*Work order:* Leave every image out, and print the remaining lines below exactly.
Data provided below:
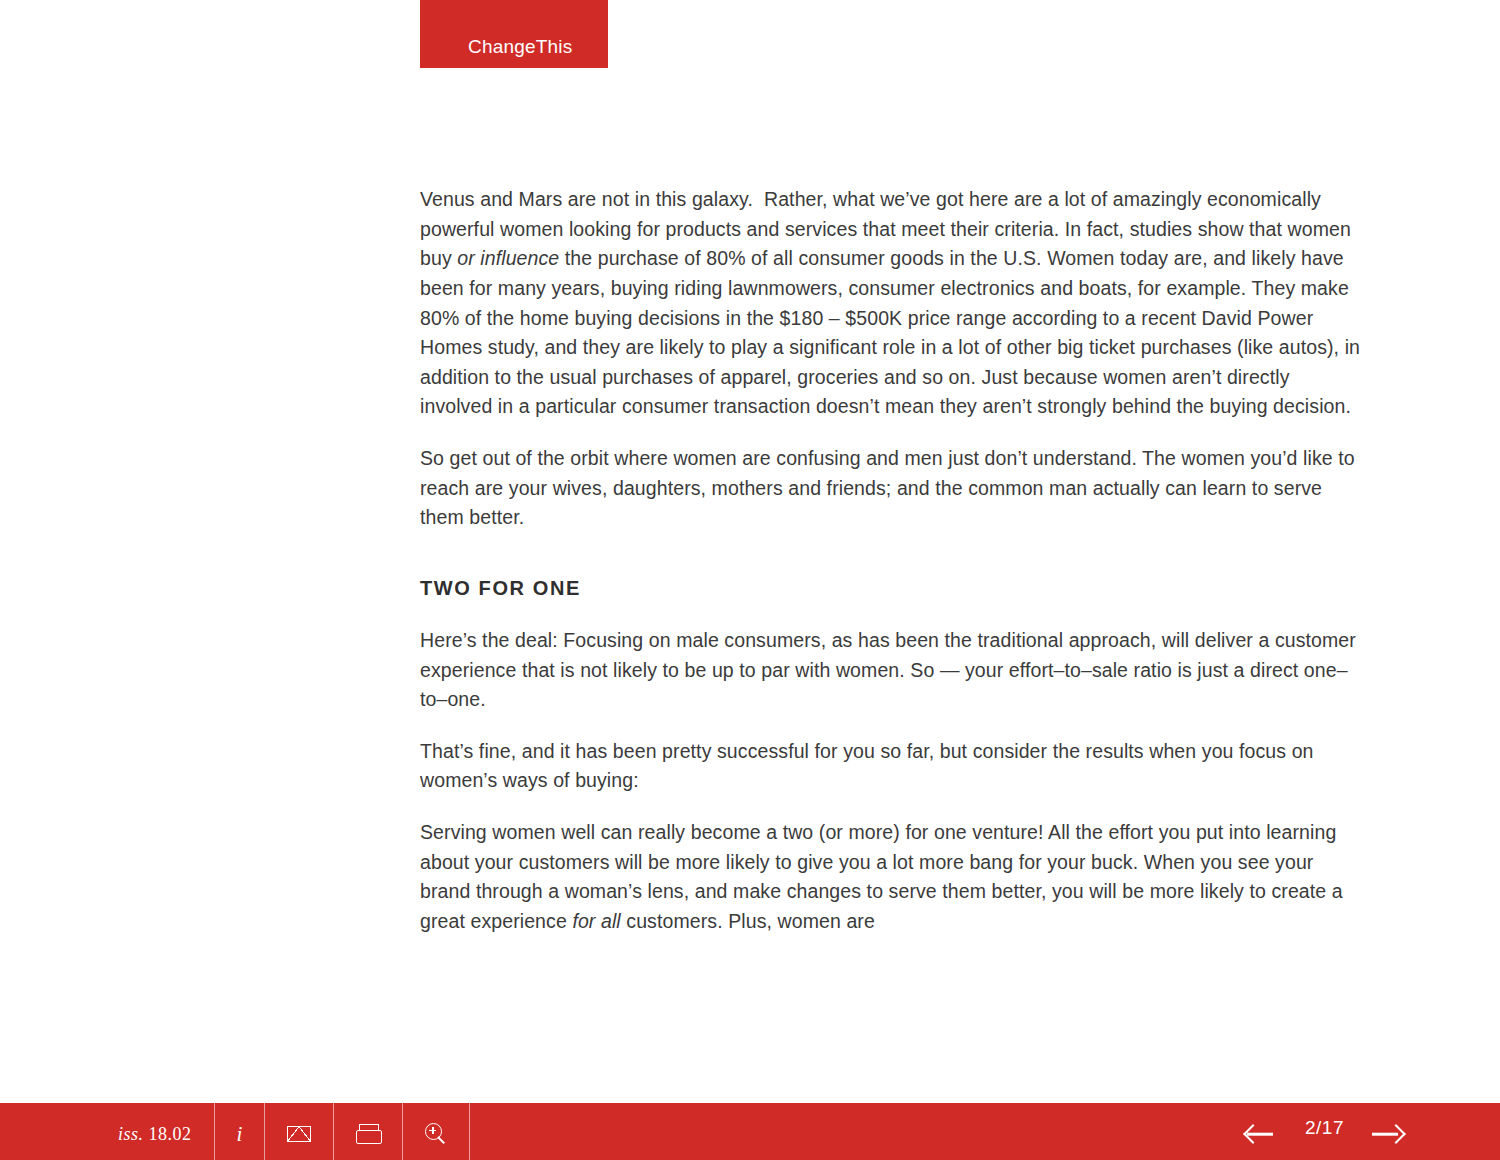ChangeThis
Venus and Mars are not in this galaxy. Rather, what we’ve got here are a lot of amazingly economically powerful women looking for products and services that meet their criteria. In fact, studies show that women buy or influence the purchase of 80% of all consumer goods in the U.S. Women today are, and likely have been for many years, buying riding lawnmowers, consumer electronics and boats, for example. They make 80% of the home buying decisions in the $180 – $500K price range according to a recent David Power Homes study, and they are likely to play a significant role in a lot of other big ticket purchases (like autos), in addition to the usual purchases of apparel, groceries and so on. Just because women aren’t directly involved in a particular consumer transaction doesn’t mean they aren’t strongly behind the buying decision.
So get out of the orbit where women are confusing and men just don’t understand. The women you’d like to reach are your wives, daughters, mothers and friends; and the common man actually can learn to serve them better.
Two for One
Here’s the deal: Focusing on male consumers, as has been the traditional approach, will deliver a customer experience that is not likely to be up to par with women. So — your effort–to–sale ratio is just a direct one–to–one.
That’s fine, and it has been pretty successful for you so far, but consider the results when you focus on women’s ways of buying:
Serving women well can really become a two (or more) for one venture! All the effort you put into learning about your customers will be more likely to give you a lot more bang for your buck. When you see your brand through a woman’s lens, and make changes to serve them better, you will be more likely to create a great experience for all customers. Plus, women are
iss. 18.02
i
2/17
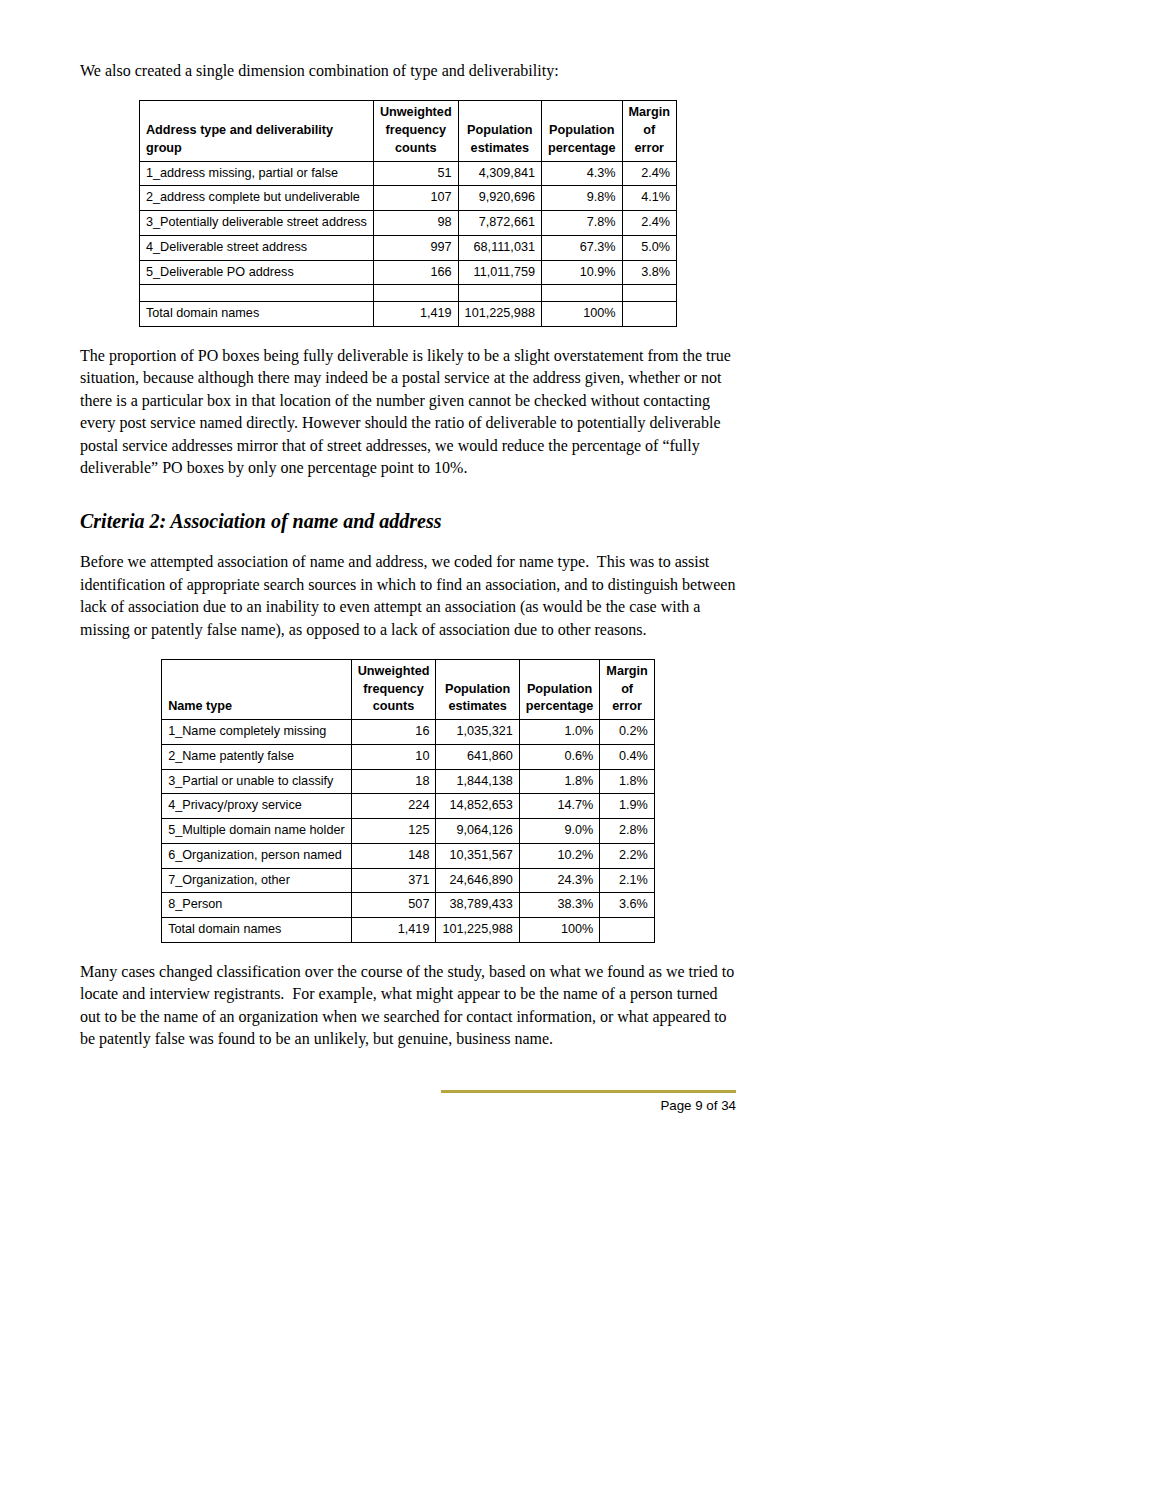We also created a single dimension combination of type and deliverability:
| Address type and deliverability group | Unweighted frequency counts | Population estimates | Population percentage | Margin of error |
| --- | --- | --- | --- | --- |
| 1_address missing, partial or false | 51 | 4,309,841 | 4.3% | 2.4% |
| 2_address complete but undeliverable | 107 | 9,920,696 | 9.8% | 4.1% |
| 3_Potentially deliverable street address | 98 | 7,872,661 | 7.8% | 2.4% |
| 4_Deliverable street address | 997 | 68,111,031 | 67.3% | 5.0% |
| 5_Deliverable PO address | 166 | 11,011,759 | 10.9% | 3.8% |
| Total domain names | 1,419 | 101,225,988 | 100% | |
The proportion of PO boxes being fully deliverable is likely to be a slight overstatement from the true situation, because although there may indeed be a postal service at the address given, whether or not there is a particular box in that location of the number given cannot be checked without contacting every post service named directly. However should the ratio of deliverable to potentially deliverable postal service addresses mirror that of street addresses, we would reduce the percentage of “fully deliverable” PO boxes by only one percentage point to 10%.
Criteria 2: Association of name and address
Before we attempted association of name and address, we coded for name type. This was to assist identification of appropriate search sources in which to find an association, and to distinguish between lack of association due to an inability to even attempt an association (as would be the case with a missing or patently false name), as opposed to a lack of association due to other reasons.
| Name type | Unweighted frequency counts | Population estimates | Population percentage | Margin of error |
| --- | --- | --- | --- | --- |
| 1_Name completely missing | 16 | 1,035,321 | 1.0% | 0.2% |
| 2_Name patently false | 10 | 641,860 | 0.6% | 0.4% |
| 3_Partial or unable to classify | 18 | 1,844,138 | 1.8% | 1.8% |
| 4_Privacy/proxy service | 224 | 14,852,653 | 14.7% | 1.9% |
| 5_Multiple domain name holder | 125 | 9,064,126 | 9.0% | 2.8% |
| 6_Organization, person named | 148 | 10,351,567 | 10.2% | 2.2% |
| 7_Organization, other | 371 | 24,646,890 | 24.3% | 2.1% |
| 8_Person | 507 | 38,789,433 | 38.3% | 3.6% |
| Total domain names | 1,419 | 101,225,988 | 100% | |
Many cases changed classification over the course of the study, based on what we found as we tried to locate and interview registrants. For example, what might appear to be the name of a person turned out to be the name of an organization when we searched for contact information, or what appeared to be patently false was found to be an unlikely, but genuine, business name.
Page 9 of 34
End of Data provided.
*Output for this task:*
ChangeThis
Venus and Mars are not in this galaxy. Rather, what we’ve got here are a lot of amazingly economically powerful women looking for products and services that meet their criteria. In fact, studies show that women buy or influence the purchase of 80% of all consumer goods in the U.S. Women today are, and likely have been for many years, buying riding lawnmowers, consumer electronics and boats, for example. They make 80% of the home buying decisions in the $180 – $500K price range according to a recent David Power Homes study, and they are likely to play a significant role in a lot of other big ticket purchases (like autos), in addition to the usual purchases of apparel, groceries and so on. Just because women aren’t directly involved in a particular consumer transaction doesn’t mean they aren’t strongly behind the buying decision.
So get out of the orbit where women are confusing and men just don’t understand. The women you’d like to reach are your wives, daughters, mothers and friends; and the common man actually can learn to serve them better.
Two for One
Here’s the deal: Focusing on male consumers, as has been the traditional approach, will deliver a customer experience that is not likely to be up to par with women. So — your effort–to–sale ratio is just a direct one–to–one.
That’s fine, and it has been pretty successful for you so far, but consider the results when you focus on women’s ways of buying:
Serving women well can really become a two (or more) for one venture! All the effort you put into learning about your customers will be more likely to give you a lot more bang for your buck. When you see your brand through a woman’s lens, and make changes to serve them better, you will be more likely to create a great experience for all customers. Plus, women are
iss. 18.02
i
2/17
We also created a single dimension combination of type and deliverability:
| Address type and deliverability group | Unweighted frequency counts | Population estimates | Population percentage | Margin of error |
| --- | --- | --- | --- | --- |
| 1_address missing, partial or false | 51 | 4,309,841 | 4.3% | 2.4% |
| 2_address complete but undeliverable | 107 | 9,920,696 | 9.8% | 4.1% |
| 3_Potentially deliverable street address | 98 | 7,872,661 | 7.8% | 2.4% |
| 4_Deliverable street address | 997 | 68,111,031 | 67.3% | 5.0% |
| 5_Deliverable PO address | 166 | 11,011,759 | 10.9% | 3.8% |
| Total domain names | 1,419 | 101,225,988 | 100% | |
The proportion of PO boxes being fully deliverable is likely to be a slight overstatement from the true situation, because although there may indeed be a postal service at the address given, whether or not there is a particular box in that location of the number given cannot be checked without contacting every post service named directly. However should the ratio of deliverable to potentially deliverable postal service addresses mirror that of street addresses, we would reduce the percentage of “fully deliverable” PO boxes by only one percentage point to 10%.
Criteria 2: Association of name and address
Before we attempted association of name and address, we coded for name type. This was to assist identification of appropriate search sources in which to find an association, and to distinguish between lack of association due to an inability to even attempt an association (as would be the case with a missing or patently false name), as opposed to a lack of association due to other reasons.
| Name type | Unweighted frequency counts | Population estimates | Population percentage | Margin of error |
| --- | --- | --- | --- | --- |
| 1_Name completely missing | 16 | 1,035,321 | 1.0% | 0.2% |
| 2_Name patently false | 10 | 641,860 | 0.6% | 0.4% |
| 3_Partial or unable to classify | 18 | 1,844,138 | 1.8% | 1.8% |
| 4_Privacy/proxy service | 224 | 14,852,653 | 14.7% | 1.9% |
| 5_Multiple domain name holder | 125 | 9,064,126 | 9.0% | 2.8% |
| 6_Organization, person named | 148 | 10,351,567 | 10.2% | 2.2% |
| 7_Organization, other | 371 | 24,646,890 | 24.3% | 2.1% |
| 8_Person | 507 | 38,789,433 | 38.3% | 3.6% |
| Total domain names | 1,419 | 101,225,988 | 100% | |
Many cases changed classification over the course of the study, based on what we found as we tried to locate and interview registrants. For example, what might appear to be the name of a person turned out to be the name of an organization when we searched for contact information, or what appeared to be patently false was found to be an unlikely, but genuine, business name.
Page 9 of 34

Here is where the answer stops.